PROMPT — Every line from the one with "text_box [1377, 132, 2000, 564]" to the end of the listing below must be printed exactly, with no other text and no pictures.

★ ★ ★

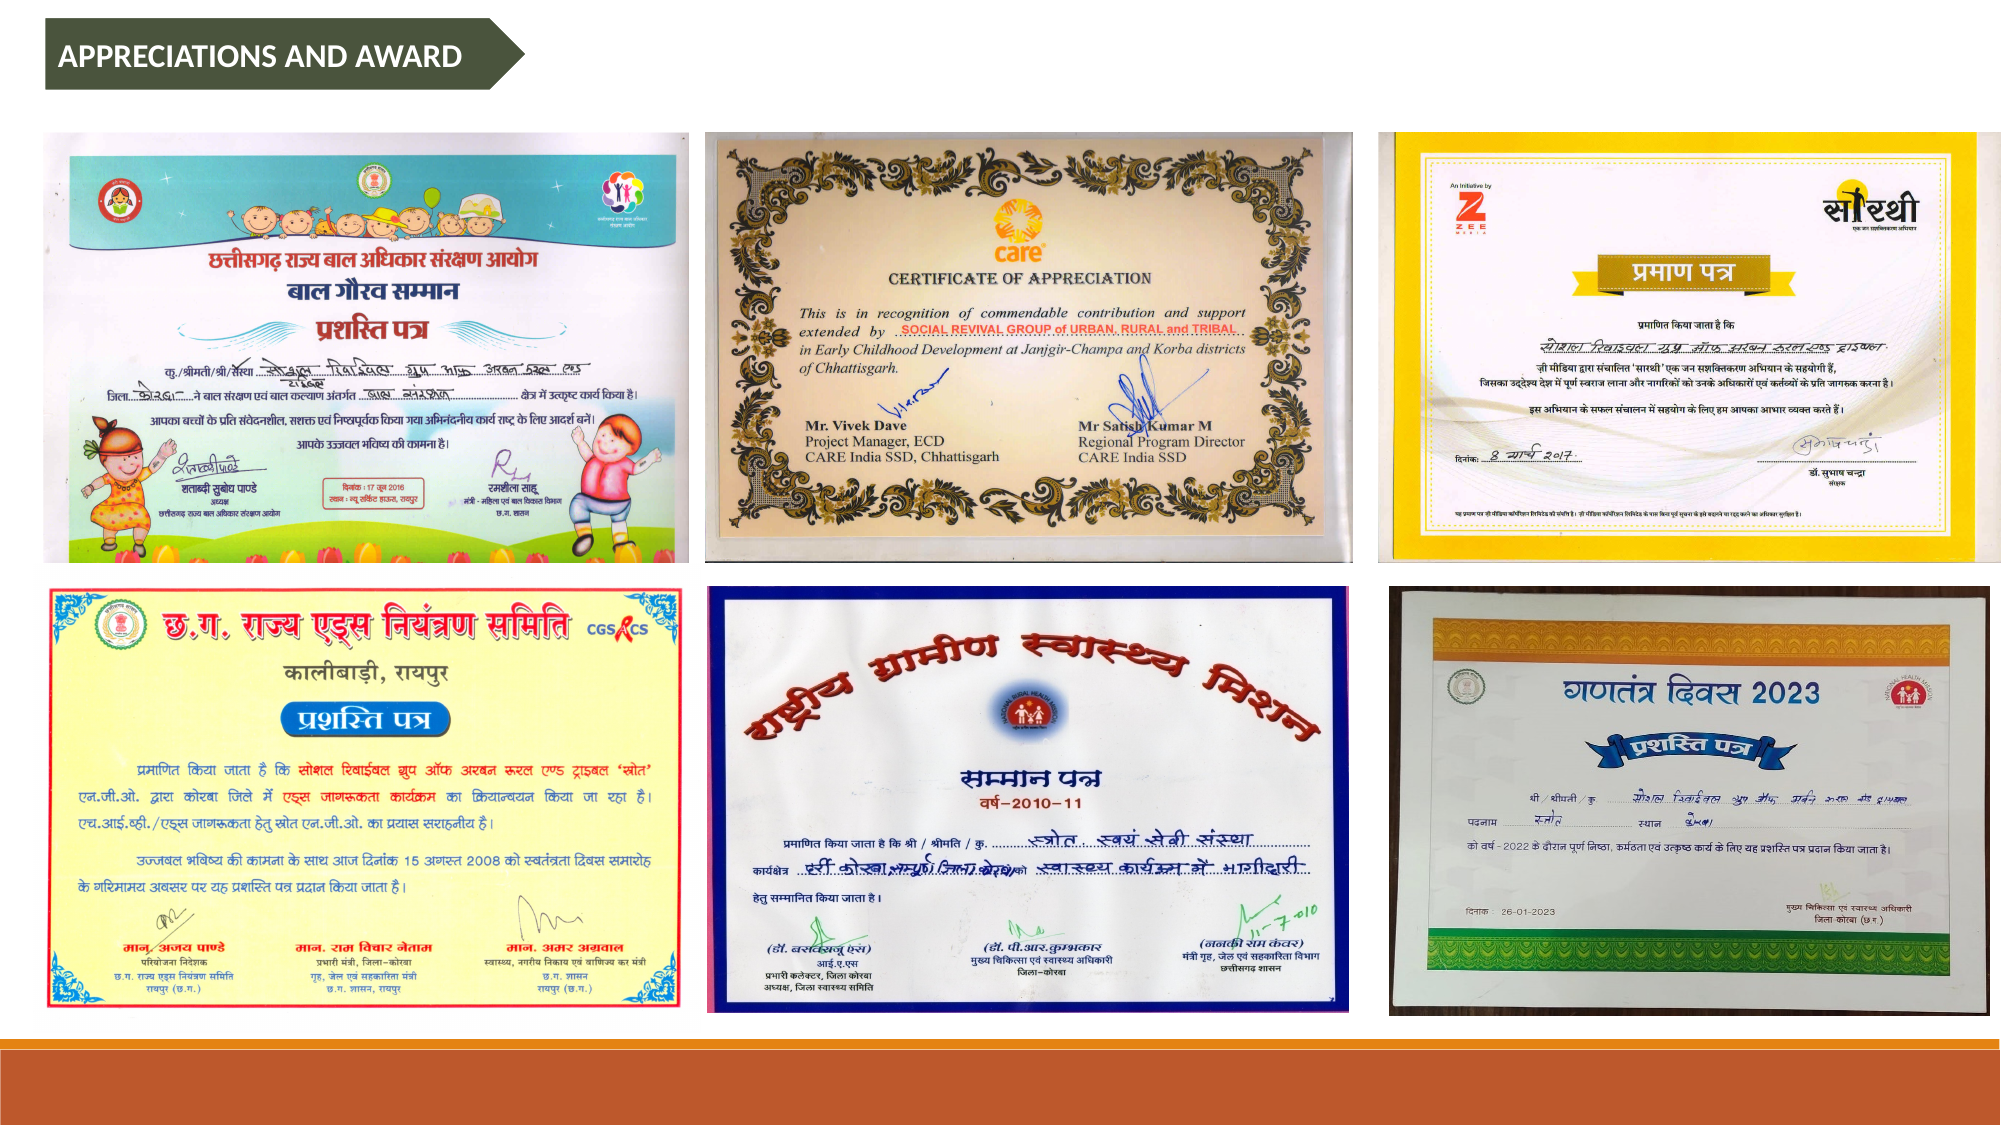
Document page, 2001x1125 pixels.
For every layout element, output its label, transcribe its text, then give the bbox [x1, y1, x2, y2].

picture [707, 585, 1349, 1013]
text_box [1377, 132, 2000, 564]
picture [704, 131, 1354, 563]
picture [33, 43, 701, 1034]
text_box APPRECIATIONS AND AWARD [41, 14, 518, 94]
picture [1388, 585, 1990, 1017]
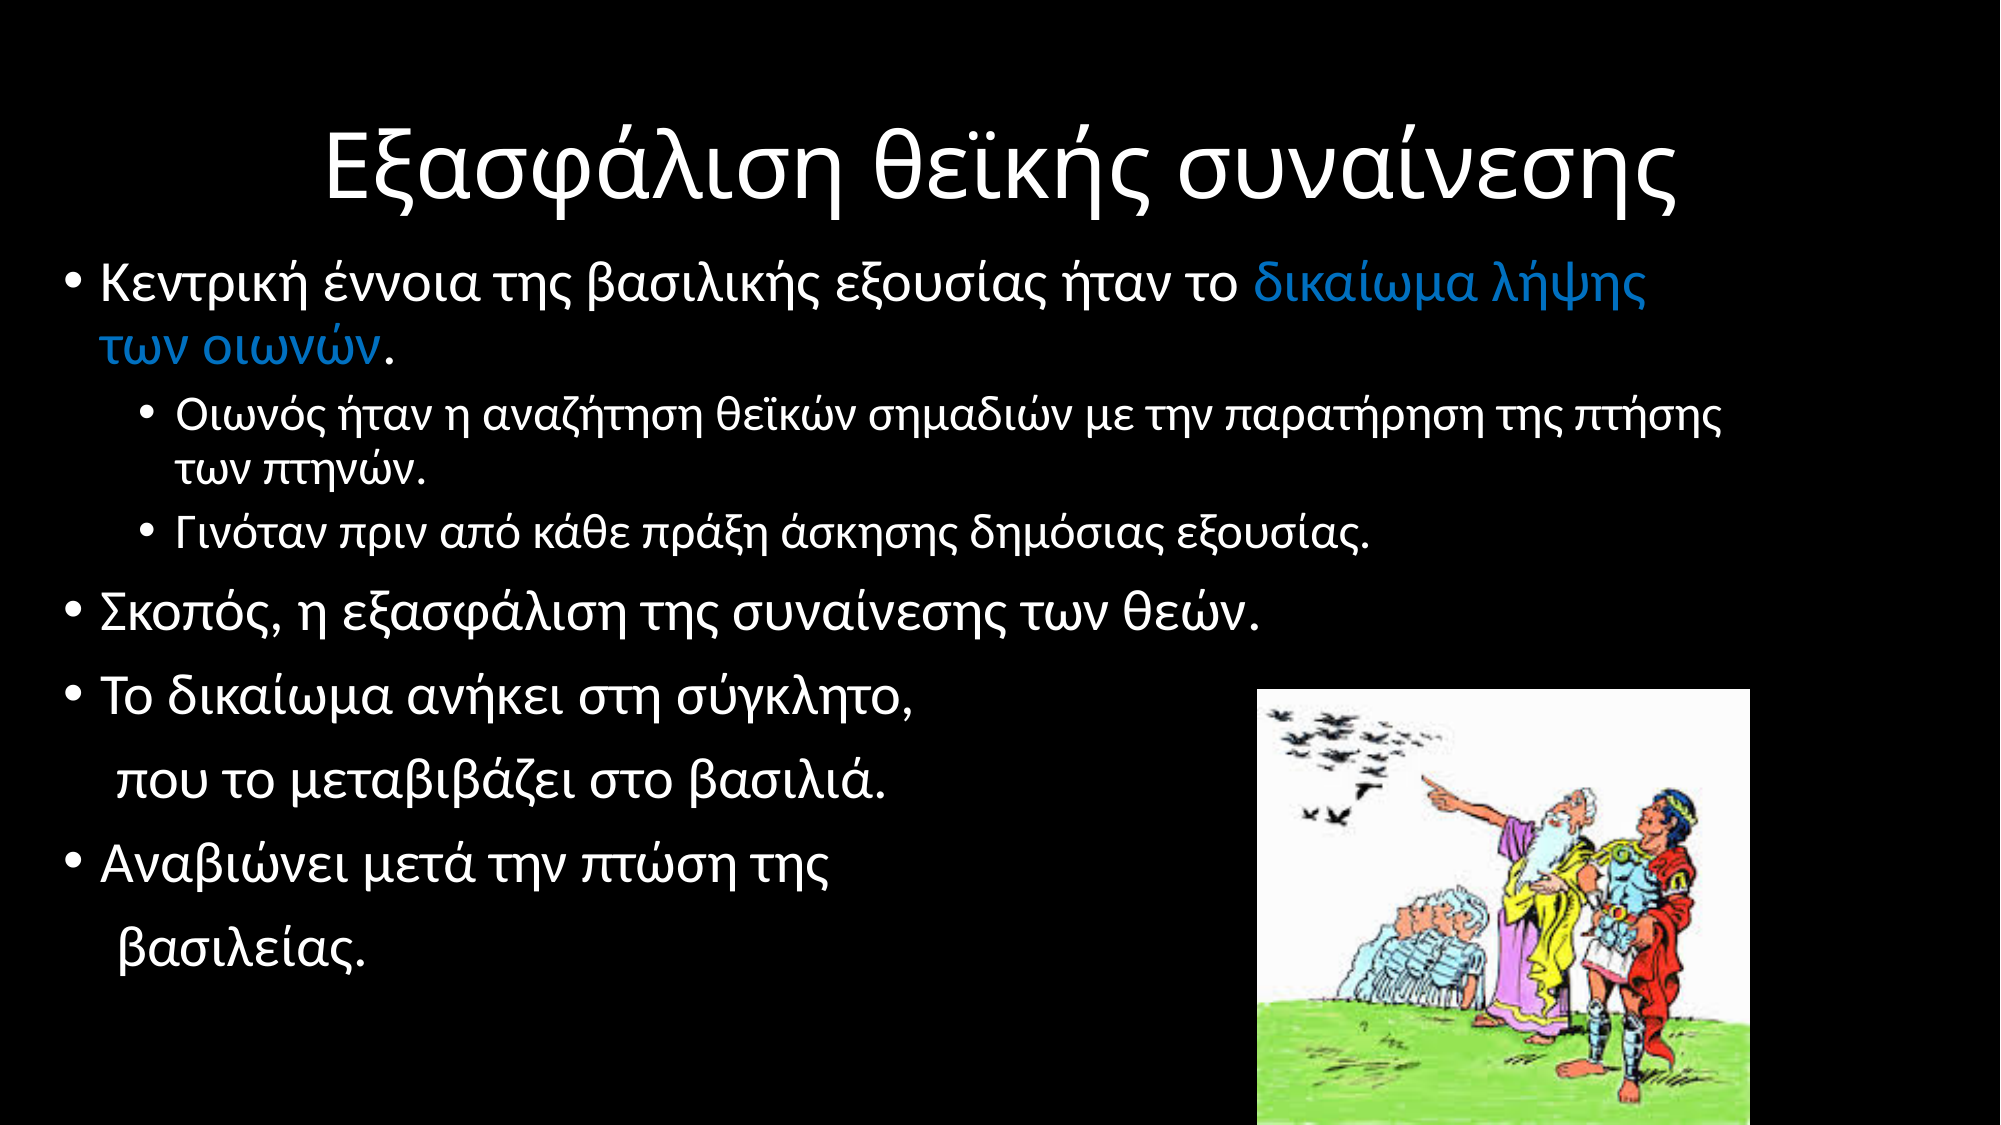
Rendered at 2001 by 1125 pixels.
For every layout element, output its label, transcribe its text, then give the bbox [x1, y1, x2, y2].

★ ★ ★

PROBLEM SOLUTION —
text_box [1377, 132, 2000, 564]
picture [704, 131, 1354, 563]
picture [33, 43, 701, 1034]
text_box APPRECIATIONS AND AWARD [41, 14, 518, 94]
picture [1388, 585, 1990, 1017]
Rendered at 2001 by 1125 pixels.
For every layout element, output its label, transcribe its text, then give the bbox [x1, y1, x2, y2].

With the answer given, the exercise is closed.